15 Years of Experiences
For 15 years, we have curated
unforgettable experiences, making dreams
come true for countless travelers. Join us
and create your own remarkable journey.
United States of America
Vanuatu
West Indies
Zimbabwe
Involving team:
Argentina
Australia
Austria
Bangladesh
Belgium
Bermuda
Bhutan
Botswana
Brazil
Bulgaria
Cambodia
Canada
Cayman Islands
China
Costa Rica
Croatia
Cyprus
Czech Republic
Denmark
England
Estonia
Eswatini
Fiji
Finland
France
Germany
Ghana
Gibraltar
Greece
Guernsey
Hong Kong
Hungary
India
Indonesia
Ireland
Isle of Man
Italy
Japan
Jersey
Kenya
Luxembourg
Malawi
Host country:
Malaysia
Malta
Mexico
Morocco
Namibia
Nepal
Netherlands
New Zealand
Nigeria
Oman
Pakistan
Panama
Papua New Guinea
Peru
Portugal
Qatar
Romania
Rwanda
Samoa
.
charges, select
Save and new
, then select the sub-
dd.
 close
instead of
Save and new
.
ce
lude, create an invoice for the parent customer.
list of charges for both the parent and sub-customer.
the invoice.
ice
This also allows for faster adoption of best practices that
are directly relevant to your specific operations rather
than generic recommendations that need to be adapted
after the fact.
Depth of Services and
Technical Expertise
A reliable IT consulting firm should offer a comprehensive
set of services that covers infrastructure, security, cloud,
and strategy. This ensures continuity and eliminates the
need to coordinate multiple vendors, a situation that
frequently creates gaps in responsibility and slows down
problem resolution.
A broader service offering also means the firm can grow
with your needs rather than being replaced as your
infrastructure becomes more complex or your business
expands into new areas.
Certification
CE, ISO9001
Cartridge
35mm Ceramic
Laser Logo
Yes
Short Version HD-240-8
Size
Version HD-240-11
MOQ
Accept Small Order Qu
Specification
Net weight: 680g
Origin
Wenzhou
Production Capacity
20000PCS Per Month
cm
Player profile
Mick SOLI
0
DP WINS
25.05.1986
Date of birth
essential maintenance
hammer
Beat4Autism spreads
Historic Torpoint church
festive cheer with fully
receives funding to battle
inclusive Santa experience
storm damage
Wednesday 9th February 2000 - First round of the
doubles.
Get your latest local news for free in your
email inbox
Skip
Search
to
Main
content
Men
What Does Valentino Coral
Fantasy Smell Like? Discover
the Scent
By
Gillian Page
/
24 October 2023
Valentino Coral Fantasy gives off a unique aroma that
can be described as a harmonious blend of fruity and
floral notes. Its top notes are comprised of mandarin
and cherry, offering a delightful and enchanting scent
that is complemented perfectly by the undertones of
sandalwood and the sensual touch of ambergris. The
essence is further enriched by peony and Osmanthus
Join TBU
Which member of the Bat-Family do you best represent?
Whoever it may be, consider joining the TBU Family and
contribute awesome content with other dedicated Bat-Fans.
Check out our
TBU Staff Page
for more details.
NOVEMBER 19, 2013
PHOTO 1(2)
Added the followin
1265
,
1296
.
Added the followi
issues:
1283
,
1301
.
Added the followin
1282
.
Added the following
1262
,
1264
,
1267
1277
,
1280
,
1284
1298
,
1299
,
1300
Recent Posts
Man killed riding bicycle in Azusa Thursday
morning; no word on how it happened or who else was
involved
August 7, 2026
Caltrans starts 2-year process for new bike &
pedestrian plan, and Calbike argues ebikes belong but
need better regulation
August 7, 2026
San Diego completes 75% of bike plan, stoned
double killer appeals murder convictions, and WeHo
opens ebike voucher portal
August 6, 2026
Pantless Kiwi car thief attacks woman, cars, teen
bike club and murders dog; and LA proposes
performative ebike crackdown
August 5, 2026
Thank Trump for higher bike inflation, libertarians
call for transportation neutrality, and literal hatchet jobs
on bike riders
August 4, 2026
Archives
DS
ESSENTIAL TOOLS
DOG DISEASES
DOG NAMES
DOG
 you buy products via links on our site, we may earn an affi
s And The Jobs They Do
══════════
Could you lay out the lines of the records as a JSON list of strings, one string per line with blank lines left out, from the very start of the records through the line containing "festive cheer with fully", both ends included?

[
  "15 Years of Experiences",
  "For 15 years, we have curated",
  "unforgettable experiences, making dreams",
  "come true for countless travelers. Join us",
  "and create your own remarkable journey.",
  "United States of America",
  "Vanuatu",
  "West Indies",
  "Zimbabwe",
  "Involving team:",
  "Argentina",
  "Australia",
  "Austria",
  "Bangladesh",
  "Belgium",
  "Bermuda",
  "Bhutan",
  "Botswana",
  "Brazil",
  "Bulgaria",
  "Cambodia",
  "Canada",
  "Cayman Islands",
  "China",
  "Costa Rica",
  "Croatia",
  "Cyprus",
  "Czech Republic",
  "Denmark",
  "England",
  "Estonia",
  "Eswatini",
  "Fiji",
  "Finland",
  "France",
  "Germany",
  "Ghana",
  "Gibraltar",
  "Greece",
  "Guernsey",
  "Hong Kong",
  "Hungary",
  "India",
  "Indonesia",
  "Ireland",
  "Isle of Man",
  "Italy",
  "Japan",
  "Jersey",
  "Kenya",
  "Luxembourg",
  "Malawi",
  "Host country:",
  "Malaysia",
  "Malta",
  "Mexico",
  "Morocco",
  "Namibia",
  "Nepal",
  "Netherlands",
  "New Zealand",
  "Nigeria",
  "Oman",
  "Pakistan",
  "Panama",
  "Papua New Guinea",
  "Peru",
  "Portugal",
  "Qatar",
  "Romania",
  "Rwanda",
  "Samoa",
  ".",
  "charges, select",
  "Save and new",
  ", then select the sub-",
  "dd.",
  " close",
  "instead of",
  "Save and new",
  ".",
  "ce",
  "lude, create an invoice for the parent customer.",
  "list of charges for both the parent and sub-customer.",
  "the invoice.",
  "ice",
  "This also allows for faster adoption of best practices that",
  "are directly relevant to your specific operations rather",
  "than generic recommendations that need to be adapted",
  "after the fact.",
  "Depth of Services and",
  "Technical Expertise",
  "A reliable IT consulting firm should offer a comprehensive",
  "set of services that covers infrastructure, security, cloud,",
  "and strategy. This ensures continuity and eliminates the",
  "need to coordinate multiple vendors, a situation that",
  "frequently creates gaps in responsibility and slows down",
  "problem resolution.",
  "A broader service offering also means the firm can grow",
  "with your needs rather than being replaced as your",
  "infrastructure becomes more complex or your business",
  "expands into new areas.",
  "Certification",
  "CE, ISO9001",
  "Cartridge",
  "35mm Ceramic",
  "Laser Logo",
  "Yes",
  "Short Version HD-240-8",
  "Size",
  "Version HD-240-11",
  "MOQ",
  "Accept Small Order Qu",
  "Specification",
  "Net weight: 680g",
  "Origin",
  "Wenzhou",
  "Production Capacity",
  "20000PCS Per Month",
  "cm",
  "Player profile",
  "Mick SOLI",
  "0",
  "DP WINS",
  "25.05.1986",
  "Date of birth",
  "essential maintenance",
  "hammer",
  "Beat4Autism spreads",
  "Historic Torpoint church",
  "festive cheer with fully"
]